Exercise directions: Repeat all the data exactly, and where a record holds a picture, leave that picture out.

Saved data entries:
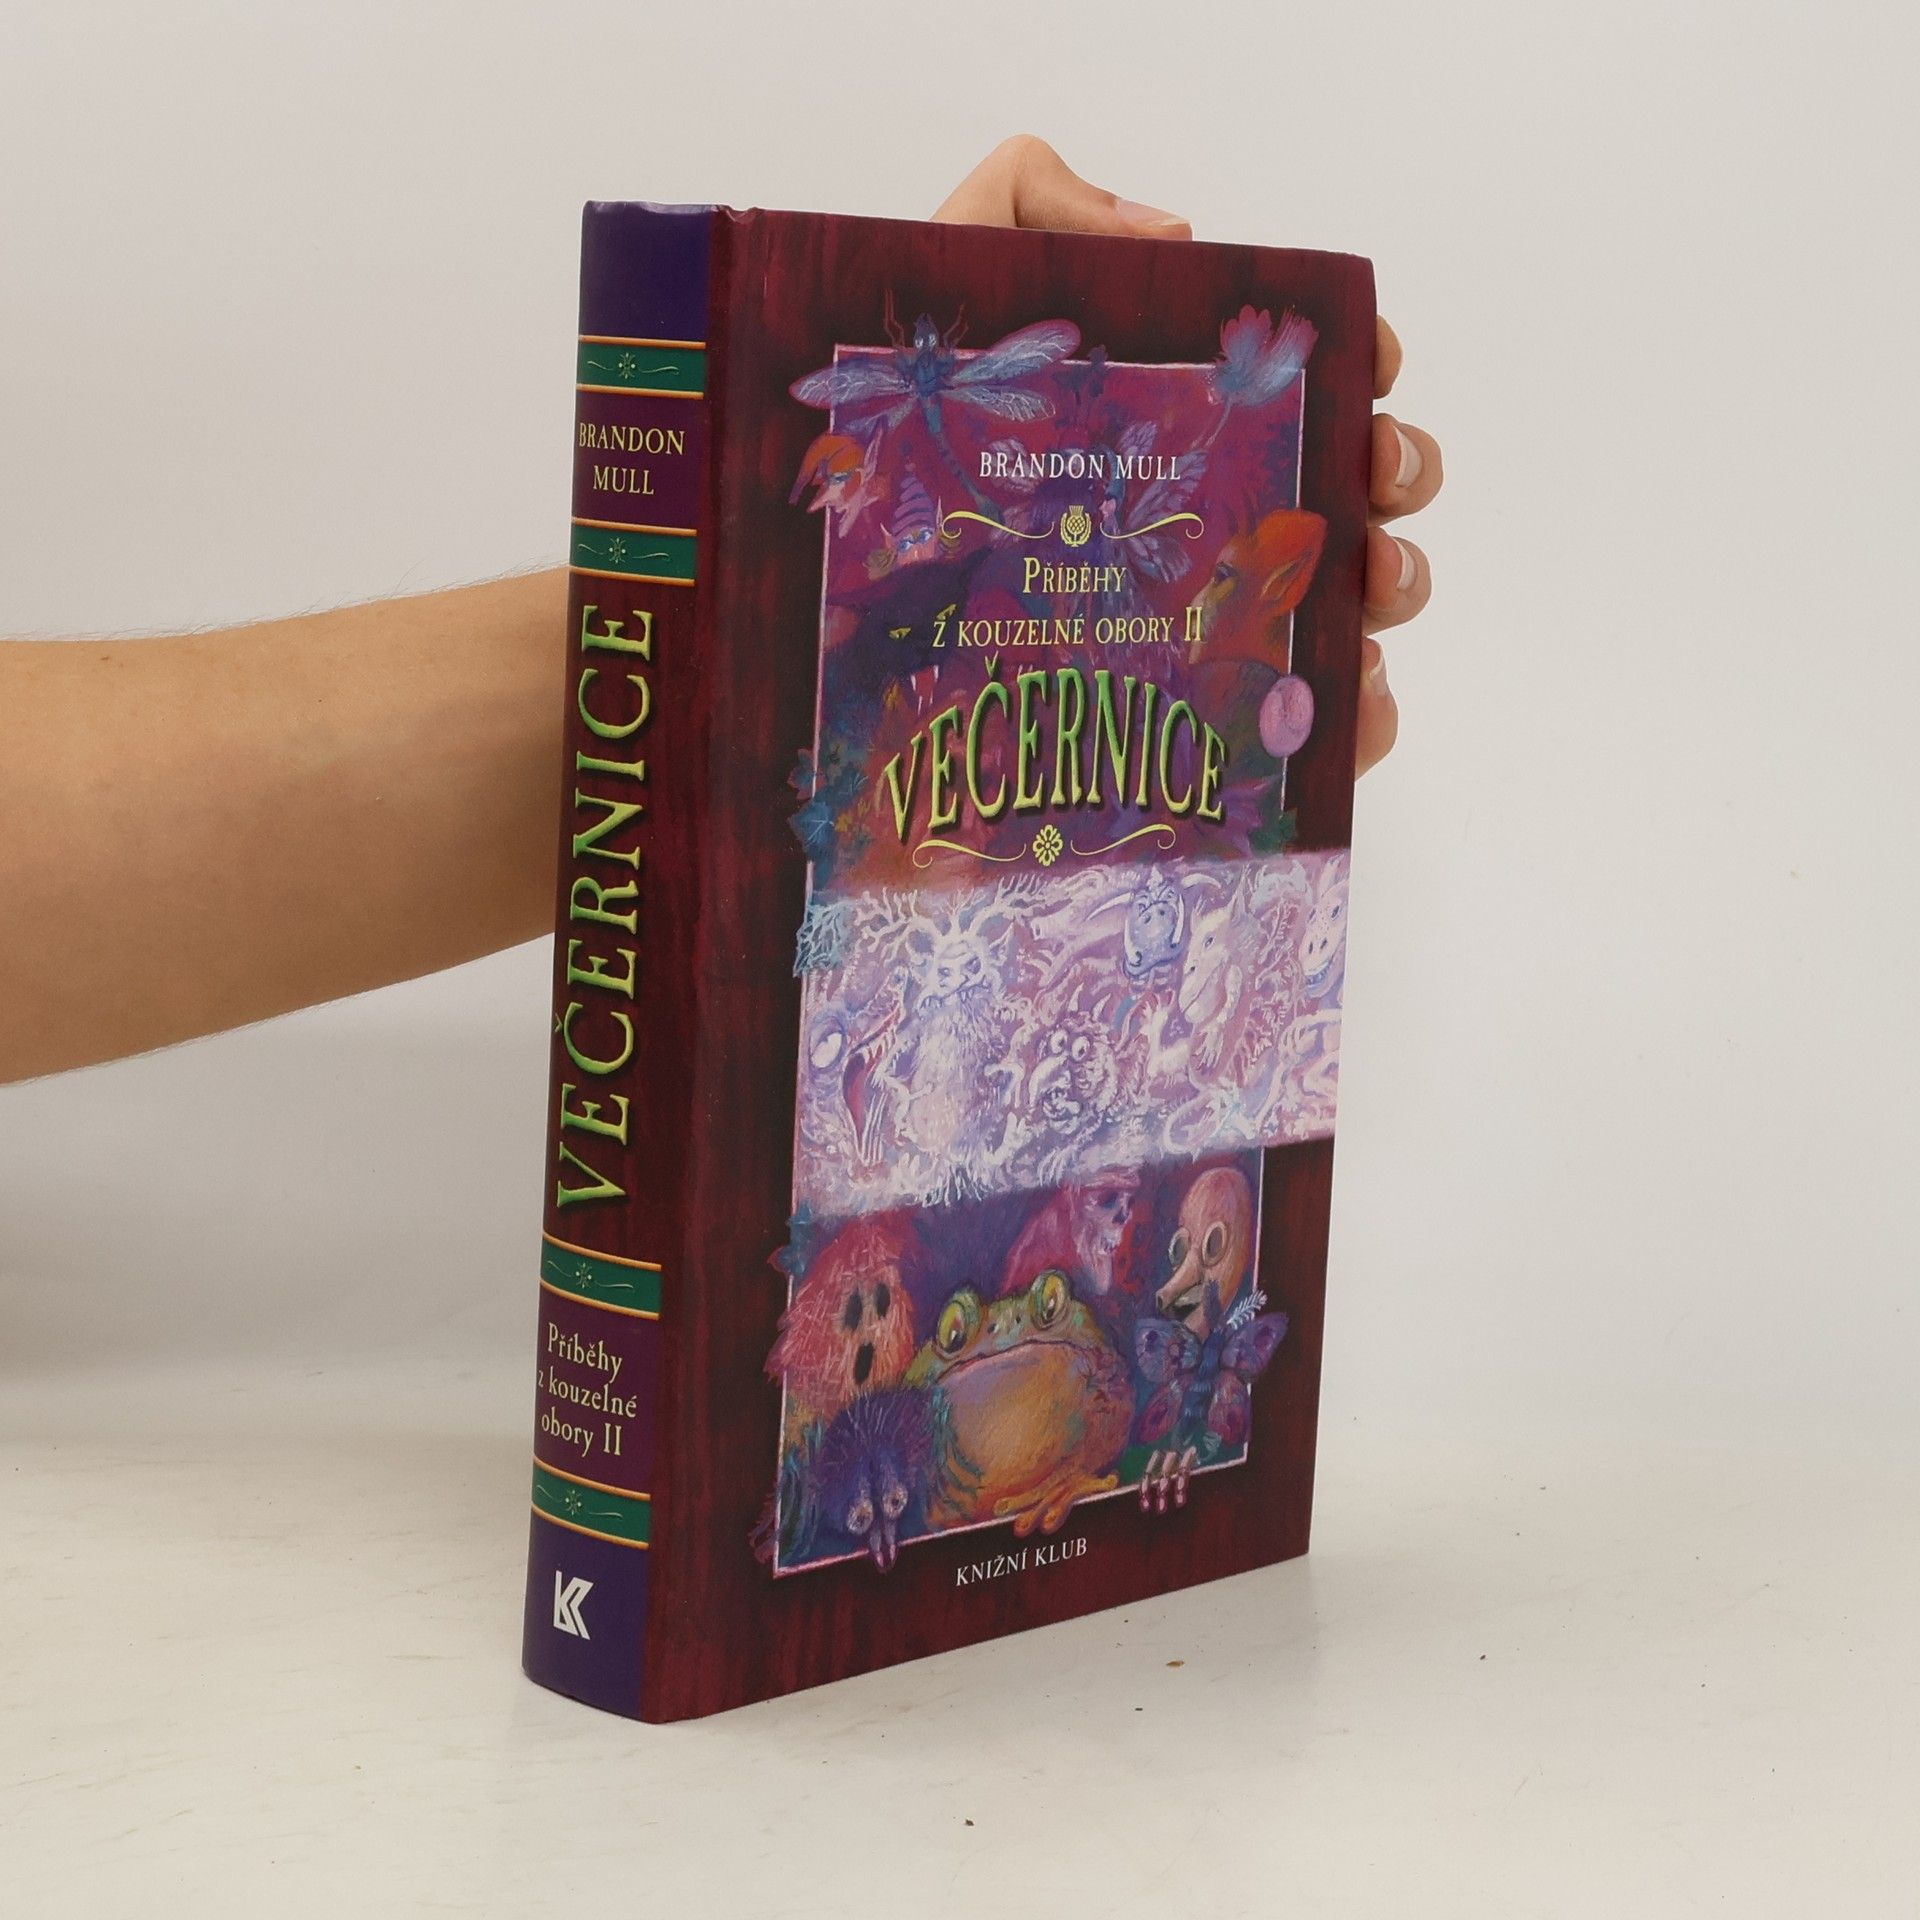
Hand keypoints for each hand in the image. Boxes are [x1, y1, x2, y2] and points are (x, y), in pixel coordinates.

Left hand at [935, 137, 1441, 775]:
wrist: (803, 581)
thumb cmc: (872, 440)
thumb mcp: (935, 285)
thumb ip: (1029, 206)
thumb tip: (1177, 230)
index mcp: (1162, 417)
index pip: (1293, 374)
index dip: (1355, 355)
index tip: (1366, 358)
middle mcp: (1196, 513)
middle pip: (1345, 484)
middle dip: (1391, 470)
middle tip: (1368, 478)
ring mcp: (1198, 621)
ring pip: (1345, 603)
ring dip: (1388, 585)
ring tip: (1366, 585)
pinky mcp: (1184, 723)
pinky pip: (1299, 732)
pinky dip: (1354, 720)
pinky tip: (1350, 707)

Written reply:
Hand keypoints for each hand in the image. Boxes are [x1, y1, x2, y2] and points are (x, y), in pixel coordinates.

Left hand at [935, 137, 1441, 775]:
wrist: (803, 581)
thumb cmc: (872, 440)
thumb mcp: (935, 285)
thumb ip: (1029, 206)
thumb tip: (1177, 230)
index mcp: (1162, 417)
index pip: (1293, 374)
index dip: (1355, 355)
index tip: (1366, 358)
middle mcp: (1196, 513)
middle pip: (1345, 484)
middle dip: (1391, 470)
middle tip: (1368, 478)
ring mcp: (1198, 621)
ring pip: (1345, 603)
ring dip: (1388, 585)
ring tip: (1366, 585)
pinky mcp: (1184, 723)
pinky pip: (1299, 732)
pinky dip: (1354, 720)
pinky tip: (1350, 707)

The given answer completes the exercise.